Contact WLSSD at 722-3336, extension 301, 24-hours per day to report overflowing manholes or any open manhole.

WLSSD and the City of Duluth are subject to a consent decree with the United States Environmental Protection Agency and the Minnesota Pollution Control Agency to eliminate sanitary sewer overflows to Lake Superior by 2016.

Construction of large storage basins and other improvement projects are ongoing, as well as efforts to prevent inflow and infiltration of rain water from homes and businesses into the sanitary sewer system.

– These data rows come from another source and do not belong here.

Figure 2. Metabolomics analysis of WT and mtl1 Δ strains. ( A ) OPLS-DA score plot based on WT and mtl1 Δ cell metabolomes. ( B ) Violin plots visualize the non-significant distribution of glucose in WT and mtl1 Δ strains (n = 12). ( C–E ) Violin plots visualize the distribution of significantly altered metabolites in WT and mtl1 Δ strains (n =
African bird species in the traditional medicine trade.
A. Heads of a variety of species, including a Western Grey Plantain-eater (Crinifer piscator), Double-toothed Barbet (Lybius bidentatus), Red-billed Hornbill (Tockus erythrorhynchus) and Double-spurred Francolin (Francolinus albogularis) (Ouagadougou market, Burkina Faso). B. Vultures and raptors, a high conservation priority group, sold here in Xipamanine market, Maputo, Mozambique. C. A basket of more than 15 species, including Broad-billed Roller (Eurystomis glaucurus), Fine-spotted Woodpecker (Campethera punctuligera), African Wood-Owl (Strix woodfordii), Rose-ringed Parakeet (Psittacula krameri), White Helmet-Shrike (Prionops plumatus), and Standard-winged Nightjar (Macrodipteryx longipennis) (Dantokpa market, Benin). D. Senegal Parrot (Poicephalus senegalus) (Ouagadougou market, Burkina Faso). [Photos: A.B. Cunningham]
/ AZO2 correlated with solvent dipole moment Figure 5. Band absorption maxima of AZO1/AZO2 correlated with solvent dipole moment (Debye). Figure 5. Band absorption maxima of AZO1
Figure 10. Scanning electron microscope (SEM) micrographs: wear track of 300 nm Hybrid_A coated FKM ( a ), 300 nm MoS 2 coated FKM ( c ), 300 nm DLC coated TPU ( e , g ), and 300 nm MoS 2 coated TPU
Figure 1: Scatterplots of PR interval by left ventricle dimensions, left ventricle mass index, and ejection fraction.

Inflow and infiltration (I&I) is a term used to describe the two ways in which ground and surface waters enter the sanitary sewer system. Most of the communities in the WLSSD service area have two separate sewer systems.

The storm sewer system is intended to help with drainage and carries rainwater and water from melting snow into area creeks and streams where it flows into Lake Superior.

The sanitary sewer system is intended to transport water used in homes and businesses to the treatment plant.

Rainwater does not typically require treatment at the wastewater treatment plant.

When rainwater enters the sanitary sewer system through inflow and infiltration, it can often overwhelm the system and cause sewer overflows.